Esben Kran 22 Apr 2022 22:26 UTC
5 points
[...]Still, both the reward function and the RL algorithm are inputs into the adult’s jealousy-related behavior[...]
I probably just don’t know enough about jealousy networks to comment here but I’d be curious to see the research here (maybe even in an earlier post).
Does anyone believe in “the strict formulation”?
Hopefully not, but as I mention, often a too-strict formulation imh.
[...]first AGI can hang out with younger AGIs[...]
More the reverse. And again, this is probably taking it farther than I would take this idea but it would be pre-AGI training in an environment with symbolic “aligned” models, learning the ropes from this, being used as the “aligned” model in the next generation and so on. IDA with a heavy RL twist and scalable human oversight in the sense that humans would monitor rewards and environment states instead of providing feedback on every single action. Very flawed but possible.
RE: RE:
- Yeah, this is a lot of what the above proposal was also about.

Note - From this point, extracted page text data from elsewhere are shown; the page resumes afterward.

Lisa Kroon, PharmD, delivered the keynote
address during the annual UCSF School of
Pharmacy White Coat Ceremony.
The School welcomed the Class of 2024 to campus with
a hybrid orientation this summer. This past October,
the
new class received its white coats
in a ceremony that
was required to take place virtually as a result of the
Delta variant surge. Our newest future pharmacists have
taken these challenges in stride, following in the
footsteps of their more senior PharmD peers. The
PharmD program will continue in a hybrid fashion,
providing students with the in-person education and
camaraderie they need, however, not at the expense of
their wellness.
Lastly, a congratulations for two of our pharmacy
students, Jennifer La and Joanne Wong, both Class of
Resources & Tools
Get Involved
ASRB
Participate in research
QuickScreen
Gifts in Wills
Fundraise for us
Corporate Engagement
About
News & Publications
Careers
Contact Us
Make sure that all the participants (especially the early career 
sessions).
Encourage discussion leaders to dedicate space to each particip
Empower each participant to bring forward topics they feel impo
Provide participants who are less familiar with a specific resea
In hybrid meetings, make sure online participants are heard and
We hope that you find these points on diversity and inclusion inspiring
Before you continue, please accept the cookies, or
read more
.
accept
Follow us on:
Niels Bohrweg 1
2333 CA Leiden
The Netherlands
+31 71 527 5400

[...] and the toddler gets negative reward for inhibiting the NPCs from accomplishing their goals, and positive reward for helping the NPCs accomplish their goals [...]
As far as I understand from the post, the reward comes only from understanding the reward function before interaction and not after which is the controlling factor for obstructionist behaviour.

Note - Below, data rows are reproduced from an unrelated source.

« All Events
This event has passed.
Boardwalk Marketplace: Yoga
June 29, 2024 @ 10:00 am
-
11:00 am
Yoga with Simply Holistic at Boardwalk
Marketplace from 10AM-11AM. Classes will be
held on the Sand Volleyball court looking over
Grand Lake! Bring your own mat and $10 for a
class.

- Agreed, and again more as an ingredient in the solution than an ends in itself. BNN OOD management is quite interesting so looking forward to that post!
- Steven Byrnes 26 Apr 2022 14:25 UTC
  3 points
  Parent
  I probably just don’t know enough about jealousy networks to comment here but I’d be curious to see the research here (maybe even in an earlier post).
  I don’t think “the research here” exists. I’ll speculate a bit in the next post.
  Does anyone believe in “the strict formulation”?
  Hopefully not, but as I mention, often a too-strict formulation imh.
  Can you point to any particular person who believes in “a too-strict formulation” of cortical uniformity? Famous or not. What did they say? Just curious.
  (Or maybe you’re talking about me?)
  symbolic “aligned” models
  Any thoughts on how to make those?
  - Not Relevant 26 Apr 2022 15:43 UTC
    1 point
    Parent
    I think he’s thinking of like, NPCs via behavior-cloning co-op MMO players or something. Like it won’t teach all of human values, but plausibly it would teach “the golden rule” and other positive sum things.
    
    (I don’t think that literal strategy works, but behavior-cloning elementary school team sports might get at a surprising fraction of “normal child cooperative behaviors”?)